(Stored items)
========================

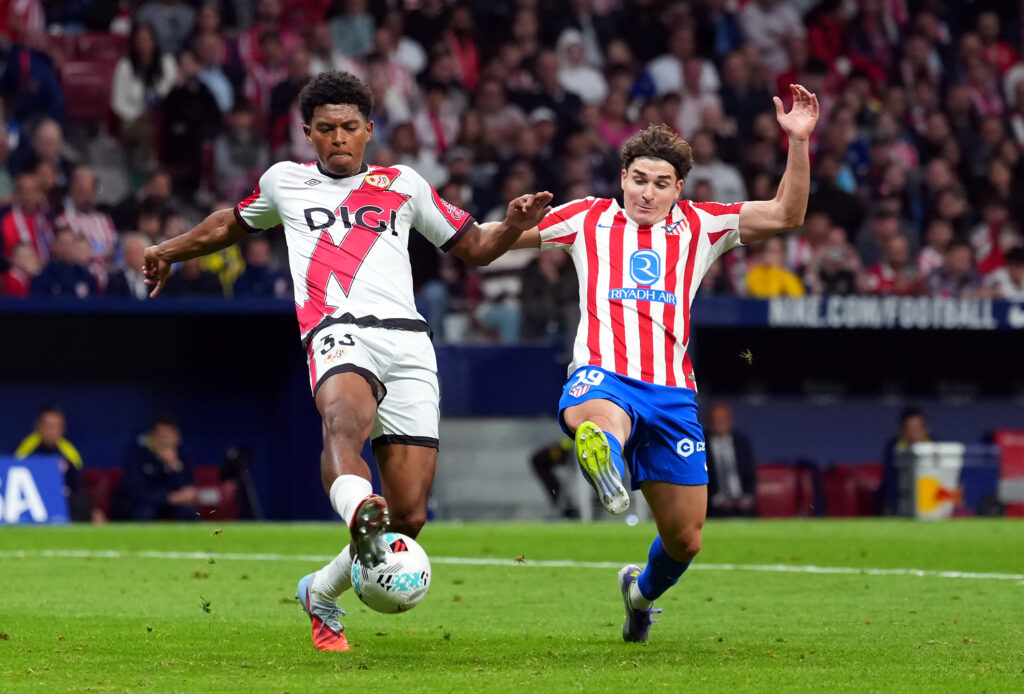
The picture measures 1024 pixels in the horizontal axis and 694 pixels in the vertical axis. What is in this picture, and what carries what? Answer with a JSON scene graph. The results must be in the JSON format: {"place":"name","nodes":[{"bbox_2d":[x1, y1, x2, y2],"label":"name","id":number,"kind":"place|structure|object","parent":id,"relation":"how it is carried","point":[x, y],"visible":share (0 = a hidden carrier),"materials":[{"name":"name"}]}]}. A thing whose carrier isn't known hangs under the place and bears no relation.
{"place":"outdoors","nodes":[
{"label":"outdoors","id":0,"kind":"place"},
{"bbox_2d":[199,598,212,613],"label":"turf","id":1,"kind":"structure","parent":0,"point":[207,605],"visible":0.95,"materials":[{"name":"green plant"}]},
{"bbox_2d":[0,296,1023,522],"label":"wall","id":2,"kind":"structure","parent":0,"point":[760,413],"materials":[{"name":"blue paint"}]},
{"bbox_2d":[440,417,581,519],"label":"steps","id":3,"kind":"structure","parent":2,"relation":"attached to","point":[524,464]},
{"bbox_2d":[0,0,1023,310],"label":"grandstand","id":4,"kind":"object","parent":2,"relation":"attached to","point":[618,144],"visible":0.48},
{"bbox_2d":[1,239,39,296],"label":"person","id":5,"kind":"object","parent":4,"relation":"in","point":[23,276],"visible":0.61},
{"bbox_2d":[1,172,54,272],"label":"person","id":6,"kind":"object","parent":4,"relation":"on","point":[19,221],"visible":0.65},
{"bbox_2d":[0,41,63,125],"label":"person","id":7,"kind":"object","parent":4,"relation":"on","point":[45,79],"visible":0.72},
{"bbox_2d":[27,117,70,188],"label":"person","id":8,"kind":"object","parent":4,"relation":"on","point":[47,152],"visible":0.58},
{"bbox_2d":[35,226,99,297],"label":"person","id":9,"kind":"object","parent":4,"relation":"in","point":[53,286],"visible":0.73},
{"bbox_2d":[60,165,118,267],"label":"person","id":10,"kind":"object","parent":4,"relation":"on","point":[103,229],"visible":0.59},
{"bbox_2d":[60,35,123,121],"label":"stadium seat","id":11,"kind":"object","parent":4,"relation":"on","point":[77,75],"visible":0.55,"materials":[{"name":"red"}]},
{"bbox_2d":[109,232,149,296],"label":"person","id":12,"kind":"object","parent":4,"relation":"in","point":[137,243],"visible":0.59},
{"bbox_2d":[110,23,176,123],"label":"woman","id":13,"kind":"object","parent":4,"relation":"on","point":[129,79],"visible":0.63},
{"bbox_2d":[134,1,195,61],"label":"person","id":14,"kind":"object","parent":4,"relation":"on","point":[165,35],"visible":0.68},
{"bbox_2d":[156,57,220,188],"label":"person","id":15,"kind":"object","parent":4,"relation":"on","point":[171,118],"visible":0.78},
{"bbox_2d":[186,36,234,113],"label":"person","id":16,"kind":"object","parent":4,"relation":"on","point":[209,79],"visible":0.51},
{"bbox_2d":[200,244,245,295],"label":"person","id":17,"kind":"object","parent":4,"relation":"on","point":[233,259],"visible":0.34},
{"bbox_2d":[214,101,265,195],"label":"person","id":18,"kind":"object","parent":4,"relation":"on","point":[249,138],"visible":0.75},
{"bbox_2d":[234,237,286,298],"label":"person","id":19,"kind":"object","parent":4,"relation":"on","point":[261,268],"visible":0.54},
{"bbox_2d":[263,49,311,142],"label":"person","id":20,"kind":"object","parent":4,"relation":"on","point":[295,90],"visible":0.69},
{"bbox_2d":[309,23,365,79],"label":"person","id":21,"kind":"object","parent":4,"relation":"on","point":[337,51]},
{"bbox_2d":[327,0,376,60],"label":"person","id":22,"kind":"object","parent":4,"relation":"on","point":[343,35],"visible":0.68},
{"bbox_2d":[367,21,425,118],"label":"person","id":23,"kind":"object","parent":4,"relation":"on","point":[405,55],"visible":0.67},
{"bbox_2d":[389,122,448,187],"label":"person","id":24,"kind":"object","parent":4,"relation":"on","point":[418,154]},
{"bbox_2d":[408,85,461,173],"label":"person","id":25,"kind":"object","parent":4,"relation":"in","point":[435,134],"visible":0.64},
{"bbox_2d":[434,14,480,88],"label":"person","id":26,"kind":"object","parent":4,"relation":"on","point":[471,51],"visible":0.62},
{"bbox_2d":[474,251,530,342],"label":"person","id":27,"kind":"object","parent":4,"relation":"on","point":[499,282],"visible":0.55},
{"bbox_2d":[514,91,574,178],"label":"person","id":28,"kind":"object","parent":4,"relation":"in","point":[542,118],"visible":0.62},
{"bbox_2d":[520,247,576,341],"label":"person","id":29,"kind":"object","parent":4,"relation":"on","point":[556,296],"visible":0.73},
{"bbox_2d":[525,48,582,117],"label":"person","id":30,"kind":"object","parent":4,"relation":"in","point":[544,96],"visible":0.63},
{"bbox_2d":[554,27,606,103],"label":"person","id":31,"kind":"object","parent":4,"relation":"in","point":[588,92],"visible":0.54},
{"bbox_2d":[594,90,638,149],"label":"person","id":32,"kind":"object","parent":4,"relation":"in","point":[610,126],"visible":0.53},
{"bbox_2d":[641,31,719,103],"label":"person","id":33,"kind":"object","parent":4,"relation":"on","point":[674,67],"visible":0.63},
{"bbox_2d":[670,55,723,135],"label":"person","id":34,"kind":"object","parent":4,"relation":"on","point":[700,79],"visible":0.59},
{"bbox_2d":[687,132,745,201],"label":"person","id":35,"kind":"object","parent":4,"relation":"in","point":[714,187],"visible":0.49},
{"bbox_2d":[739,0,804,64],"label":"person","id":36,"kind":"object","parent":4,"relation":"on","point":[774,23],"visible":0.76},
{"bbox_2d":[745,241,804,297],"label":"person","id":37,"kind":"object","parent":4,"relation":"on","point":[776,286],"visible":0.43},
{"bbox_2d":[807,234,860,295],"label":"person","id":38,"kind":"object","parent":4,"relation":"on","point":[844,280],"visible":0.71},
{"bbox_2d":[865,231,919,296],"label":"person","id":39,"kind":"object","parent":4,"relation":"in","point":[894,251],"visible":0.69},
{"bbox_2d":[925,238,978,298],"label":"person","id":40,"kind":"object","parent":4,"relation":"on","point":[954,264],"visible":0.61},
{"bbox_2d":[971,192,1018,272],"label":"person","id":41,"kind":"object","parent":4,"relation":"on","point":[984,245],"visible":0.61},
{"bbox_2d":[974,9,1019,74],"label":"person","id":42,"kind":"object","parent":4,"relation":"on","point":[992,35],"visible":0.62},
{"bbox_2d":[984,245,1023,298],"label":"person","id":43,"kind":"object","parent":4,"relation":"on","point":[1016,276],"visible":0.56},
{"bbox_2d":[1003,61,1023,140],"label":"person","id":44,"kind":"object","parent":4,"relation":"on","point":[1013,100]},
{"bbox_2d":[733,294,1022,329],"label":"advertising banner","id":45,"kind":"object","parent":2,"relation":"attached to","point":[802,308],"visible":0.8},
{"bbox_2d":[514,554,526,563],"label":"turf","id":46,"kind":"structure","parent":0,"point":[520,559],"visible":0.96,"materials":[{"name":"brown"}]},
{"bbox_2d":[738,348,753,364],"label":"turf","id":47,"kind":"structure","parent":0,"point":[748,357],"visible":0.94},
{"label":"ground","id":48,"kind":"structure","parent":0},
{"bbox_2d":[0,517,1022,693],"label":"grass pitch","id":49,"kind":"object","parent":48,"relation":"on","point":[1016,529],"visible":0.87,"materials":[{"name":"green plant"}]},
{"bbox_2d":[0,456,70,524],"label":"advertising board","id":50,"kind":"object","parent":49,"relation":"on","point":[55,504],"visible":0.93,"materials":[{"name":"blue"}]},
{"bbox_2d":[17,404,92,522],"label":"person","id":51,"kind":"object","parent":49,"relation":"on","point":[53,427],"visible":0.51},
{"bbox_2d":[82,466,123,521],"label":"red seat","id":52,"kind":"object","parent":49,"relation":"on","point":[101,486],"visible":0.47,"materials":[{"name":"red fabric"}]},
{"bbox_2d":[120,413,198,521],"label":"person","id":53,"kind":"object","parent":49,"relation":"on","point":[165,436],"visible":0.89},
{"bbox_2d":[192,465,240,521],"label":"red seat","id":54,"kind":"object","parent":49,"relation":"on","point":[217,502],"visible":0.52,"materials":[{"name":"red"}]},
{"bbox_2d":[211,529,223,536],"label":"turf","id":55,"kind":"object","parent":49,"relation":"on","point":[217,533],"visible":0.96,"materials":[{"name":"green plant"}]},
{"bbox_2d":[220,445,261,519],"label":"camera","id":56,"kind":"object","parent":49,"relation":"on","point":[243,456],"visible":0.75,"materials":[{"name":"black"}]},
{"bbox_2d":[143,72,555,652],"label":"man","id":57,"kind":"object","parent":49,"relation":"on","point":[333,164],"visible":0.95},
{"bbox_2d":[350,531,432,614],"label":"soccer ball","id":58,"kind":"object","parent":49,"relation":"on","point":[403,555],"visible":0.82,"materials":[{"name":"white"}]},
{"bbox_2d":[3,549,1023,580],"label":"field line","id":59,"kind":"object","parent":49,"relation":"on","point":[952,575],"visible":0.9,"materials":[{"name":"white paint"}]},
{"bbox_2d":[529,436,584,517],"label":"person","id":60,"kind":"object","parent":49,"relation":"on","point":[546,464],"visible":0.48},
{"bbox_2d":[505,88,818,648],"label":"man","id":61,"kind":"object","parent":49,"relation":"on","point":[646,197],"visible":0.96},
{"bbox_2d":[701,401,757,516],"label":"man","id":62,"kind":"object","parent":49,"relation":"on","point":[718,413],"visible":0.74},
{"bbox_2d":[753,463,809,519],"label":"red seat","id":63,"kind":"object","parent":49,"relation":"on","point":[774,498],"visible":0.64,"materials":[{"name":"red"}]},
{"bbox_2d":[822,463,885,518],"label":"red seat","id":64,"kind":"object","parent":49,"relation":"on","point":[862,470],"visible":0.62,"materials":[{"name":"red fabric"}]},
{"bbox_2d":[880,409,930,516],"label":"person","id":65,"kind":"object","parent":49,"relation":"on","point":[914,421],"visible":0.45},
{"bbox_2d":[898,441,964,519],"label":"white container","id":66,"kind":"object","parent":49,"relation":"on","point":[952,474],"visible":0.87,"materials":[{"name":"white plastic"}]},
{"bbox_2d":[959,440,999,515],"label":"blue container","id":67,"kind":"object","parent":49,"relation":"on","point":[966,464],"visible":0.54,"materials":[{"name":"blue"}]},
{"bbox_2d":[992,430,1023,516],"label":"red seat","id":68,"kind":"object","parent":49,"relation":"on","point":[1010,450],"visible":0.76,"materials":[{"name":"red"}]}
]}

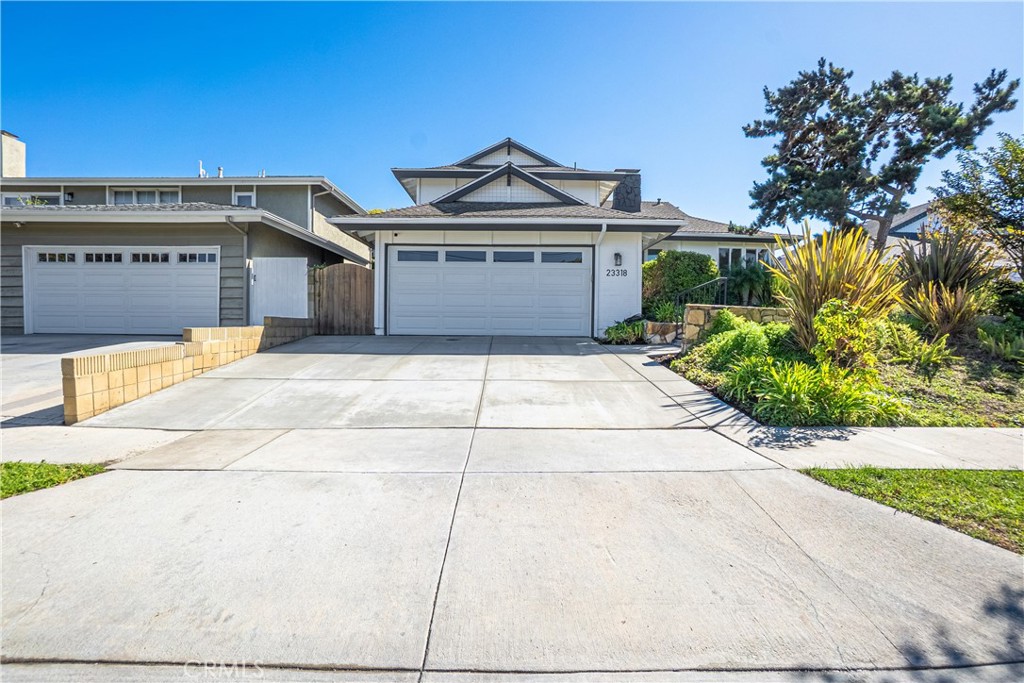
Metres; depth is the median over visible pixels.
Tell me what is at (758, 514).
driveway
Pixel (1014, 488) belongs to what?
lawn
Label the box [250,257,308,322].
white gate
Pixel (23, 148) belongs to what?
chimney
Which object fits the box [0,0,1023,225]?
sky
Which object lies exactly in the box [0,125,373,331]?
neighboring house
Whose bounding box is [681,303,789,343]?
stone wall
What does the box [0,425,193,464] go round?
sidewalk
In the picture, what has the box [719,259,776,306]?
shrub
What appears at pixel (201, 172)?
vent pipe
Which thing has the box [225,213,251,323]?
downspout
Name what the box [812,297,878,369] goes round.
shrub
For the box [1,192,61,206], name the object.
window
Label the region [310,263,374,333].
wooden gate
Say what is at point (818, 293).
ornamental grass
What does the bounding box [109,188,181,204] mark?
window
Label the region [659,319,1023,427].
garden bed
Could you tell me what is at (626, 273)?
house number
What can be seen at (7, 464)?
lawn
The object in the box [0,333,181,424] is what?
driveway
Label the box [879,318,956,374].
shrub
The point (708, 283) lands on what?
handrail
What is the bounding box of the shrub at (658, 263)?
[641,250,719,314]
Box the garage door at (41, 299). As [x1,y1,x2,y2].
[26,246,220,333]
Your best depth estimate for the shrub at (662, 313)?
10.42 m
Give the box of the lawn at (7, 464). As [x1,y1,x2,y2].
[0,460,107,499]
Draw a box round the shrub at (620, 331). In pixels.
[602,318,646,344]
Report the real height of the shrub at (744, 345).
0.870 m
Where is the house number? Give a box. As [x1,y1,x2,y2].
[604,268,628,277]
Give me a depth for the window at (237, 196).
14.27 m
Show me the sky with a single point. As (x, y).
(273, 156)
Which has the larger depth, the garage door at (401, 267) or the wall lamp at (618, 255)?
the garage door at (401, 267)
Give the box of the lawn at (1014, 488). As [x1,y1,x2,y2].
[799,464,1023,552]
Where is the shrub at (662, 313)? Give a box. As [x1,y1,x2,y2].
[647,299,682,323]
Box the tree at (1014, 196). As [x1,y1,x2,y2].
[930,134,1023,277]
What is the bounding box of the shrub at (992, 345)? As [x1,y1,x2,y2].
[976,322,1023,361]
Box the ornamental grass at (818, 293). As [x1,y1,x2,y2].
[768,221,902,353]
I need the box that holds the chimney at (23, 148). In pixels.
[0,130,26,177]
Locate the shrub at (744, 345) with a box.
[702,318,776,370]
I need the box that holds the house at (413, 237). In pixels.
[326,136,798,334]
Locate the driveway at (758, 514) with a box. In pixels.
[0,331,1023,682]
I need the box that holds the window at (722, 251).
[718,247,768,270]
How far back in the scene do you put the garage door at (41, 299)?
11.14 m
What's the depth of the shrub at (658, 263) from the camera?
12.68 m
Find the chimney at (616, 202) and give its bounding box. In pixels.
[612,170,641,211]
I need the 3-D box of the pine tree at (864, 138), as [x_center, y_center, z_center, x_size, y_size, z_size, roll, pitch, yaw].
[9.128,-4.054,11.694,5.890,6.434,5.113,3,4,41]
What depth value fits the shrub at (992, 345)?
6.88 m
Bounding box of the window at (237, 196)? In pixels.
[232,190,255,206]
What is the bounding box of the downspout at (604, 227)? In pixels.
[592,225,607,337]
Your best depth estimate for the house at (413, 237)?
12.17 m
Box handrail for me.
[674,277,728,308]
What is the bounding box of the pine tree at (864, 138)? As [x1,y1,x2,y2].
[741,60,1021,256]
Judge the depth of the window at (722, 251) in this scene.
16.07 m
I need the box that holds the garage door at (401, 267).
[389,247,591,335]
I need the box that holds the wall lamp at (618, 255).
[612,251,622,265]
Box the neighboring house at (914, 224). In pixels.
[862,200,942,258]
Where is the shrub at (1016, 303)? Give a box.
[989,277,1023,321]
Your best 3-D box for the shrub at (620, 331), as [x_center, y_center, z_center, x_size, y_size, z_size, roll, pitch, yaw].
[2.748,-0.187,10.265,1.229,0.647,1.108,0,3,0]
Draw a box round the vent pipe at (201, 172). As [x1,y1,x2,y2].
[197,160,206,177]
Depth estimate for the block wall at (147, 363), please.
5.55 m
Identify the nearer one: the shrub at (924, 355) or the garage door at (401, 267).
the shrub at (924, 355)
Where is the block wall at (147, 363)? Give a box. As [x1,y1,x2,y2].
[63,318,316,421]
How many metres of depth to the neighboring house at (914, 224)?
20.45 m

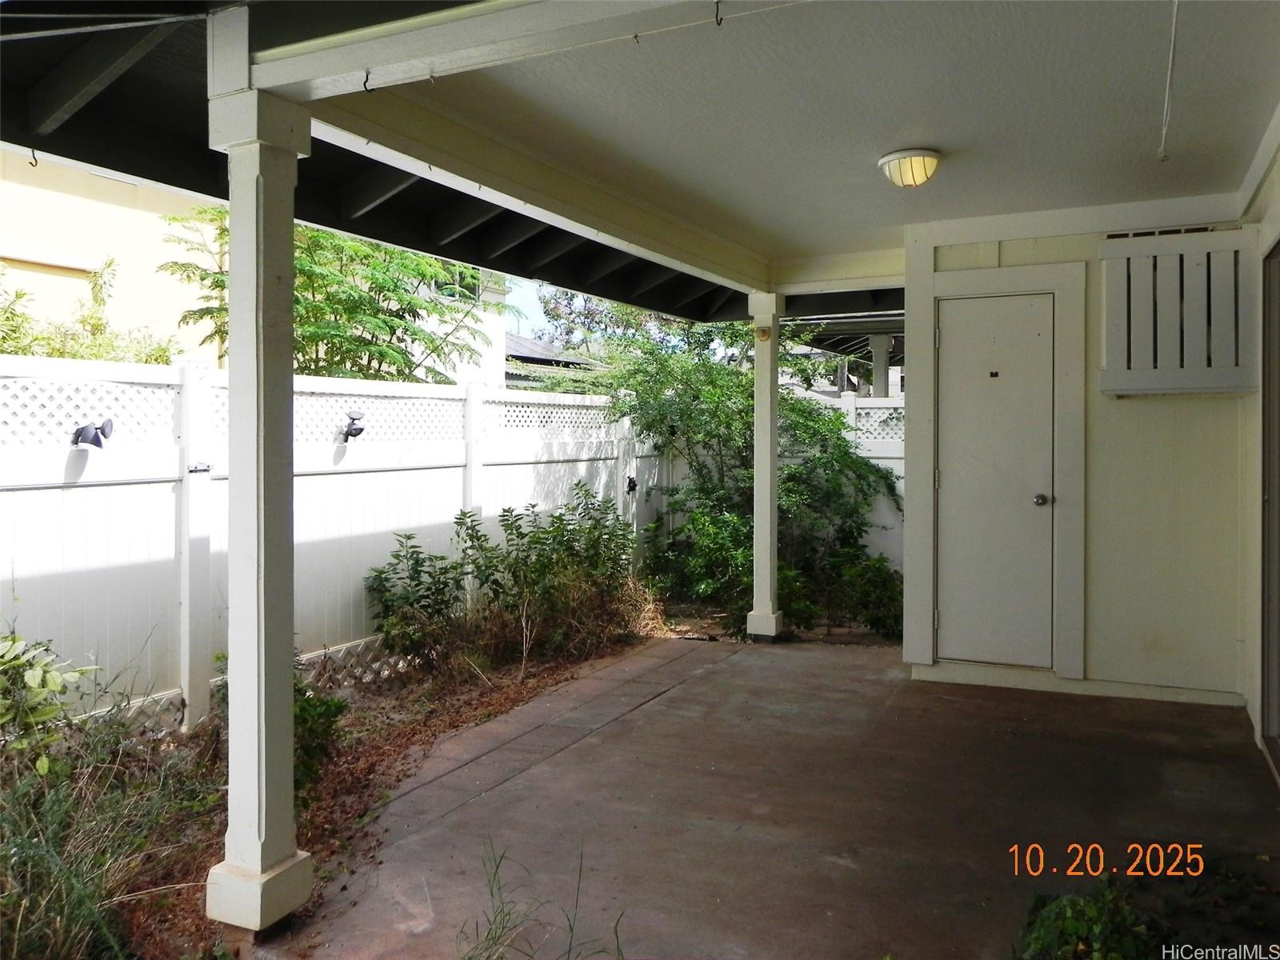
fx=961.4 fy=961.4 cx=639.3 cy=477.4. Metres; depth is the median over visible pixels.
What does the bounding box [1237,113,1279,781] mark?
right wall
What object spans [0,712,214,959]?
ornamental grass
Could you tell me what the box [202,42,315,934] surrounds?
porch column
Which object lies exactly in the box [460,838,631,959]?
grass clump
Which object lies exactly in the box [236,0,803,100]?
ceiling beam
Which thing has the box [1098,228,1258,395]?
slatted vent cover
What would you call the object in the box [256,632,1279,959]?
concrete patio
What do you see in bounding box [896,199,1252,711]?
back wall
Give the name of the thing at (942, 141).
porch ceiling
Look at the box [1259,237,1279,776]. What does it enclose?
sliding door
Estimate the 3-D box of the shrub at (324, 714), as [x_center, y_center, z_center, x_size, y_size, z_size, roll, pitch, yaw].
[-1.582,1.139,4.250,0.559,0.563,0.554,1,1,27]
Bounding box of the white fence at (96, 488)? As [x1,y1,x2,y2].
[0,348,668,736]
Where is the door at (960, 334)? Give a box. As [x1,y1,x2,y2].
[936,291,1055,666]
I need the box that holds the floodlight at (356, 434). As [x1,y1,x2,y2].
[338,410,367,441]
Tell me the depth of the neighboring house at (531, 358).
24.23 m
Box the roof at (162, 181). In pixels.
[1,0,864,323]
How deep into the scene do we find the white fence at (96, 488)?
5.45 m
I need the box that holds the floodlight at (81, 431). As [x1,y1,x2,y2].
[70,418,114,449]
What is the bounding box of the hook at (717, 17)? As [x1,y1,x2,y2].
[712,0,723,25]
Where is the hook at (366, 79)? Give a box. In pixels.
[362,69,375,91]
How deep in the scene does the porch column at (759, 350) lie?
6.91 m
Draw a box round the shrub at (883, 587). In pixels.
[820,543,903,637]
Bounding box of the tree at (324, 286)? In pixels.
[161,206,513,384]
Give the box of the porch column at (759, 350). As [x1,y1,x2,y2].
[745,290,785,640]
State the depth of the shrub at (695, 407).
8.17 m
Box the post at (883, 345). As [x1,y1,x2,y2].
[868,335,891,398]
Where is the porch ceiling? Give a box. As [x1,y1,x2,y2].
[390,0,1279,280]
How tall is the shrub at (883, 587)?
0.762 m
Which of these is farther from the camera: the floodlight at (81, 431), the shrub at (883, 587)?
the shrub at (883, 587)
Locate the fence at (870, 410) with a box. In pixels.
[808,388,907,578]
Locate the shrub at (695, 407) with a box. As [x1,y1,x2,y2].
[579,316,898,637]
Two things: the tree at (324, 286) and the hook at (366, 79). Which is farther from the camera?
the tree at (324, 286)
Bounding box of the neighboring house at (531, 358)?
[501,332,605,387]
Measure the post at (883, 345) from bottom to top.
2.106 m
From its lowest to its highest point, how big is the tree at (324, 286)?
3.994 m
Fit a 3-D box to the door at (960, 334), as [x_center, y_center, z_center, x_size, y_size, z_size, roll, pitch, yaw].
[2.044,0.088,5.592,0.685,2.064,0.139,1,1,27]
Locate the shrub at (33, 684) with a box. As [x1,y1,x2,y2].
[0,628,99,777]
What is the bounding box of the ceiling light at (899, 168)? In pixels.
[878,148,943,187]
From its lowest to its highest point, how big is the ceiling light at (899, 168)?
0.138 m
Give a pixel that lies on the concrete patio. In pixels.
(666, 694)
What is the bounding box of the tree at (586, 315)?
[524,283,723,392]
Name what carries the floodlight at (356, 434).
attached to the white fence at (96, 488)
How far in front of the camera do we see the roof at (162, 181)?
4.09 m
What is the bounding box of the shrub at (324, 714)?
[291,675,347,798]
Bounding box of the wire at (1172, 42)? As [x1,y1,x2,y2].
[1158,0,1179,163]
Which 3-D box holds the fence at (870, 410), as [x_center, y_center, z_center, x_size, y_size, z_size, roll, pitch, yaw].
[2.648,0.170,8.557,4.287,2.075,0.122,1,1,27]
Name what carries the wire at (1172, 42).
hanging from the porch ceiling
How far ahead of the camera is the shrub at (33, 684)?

========================

YOUR TASK:
Reproduce every line from the preceding data in which the word "median" can be found.

RESPONSE TO THIS EXERCISE:
Metres; depth is the median over visible pixels.
fx=961.4 fy=961.4 cx=639.3 cy=477.4. Metres; depth is the median over visible pixels.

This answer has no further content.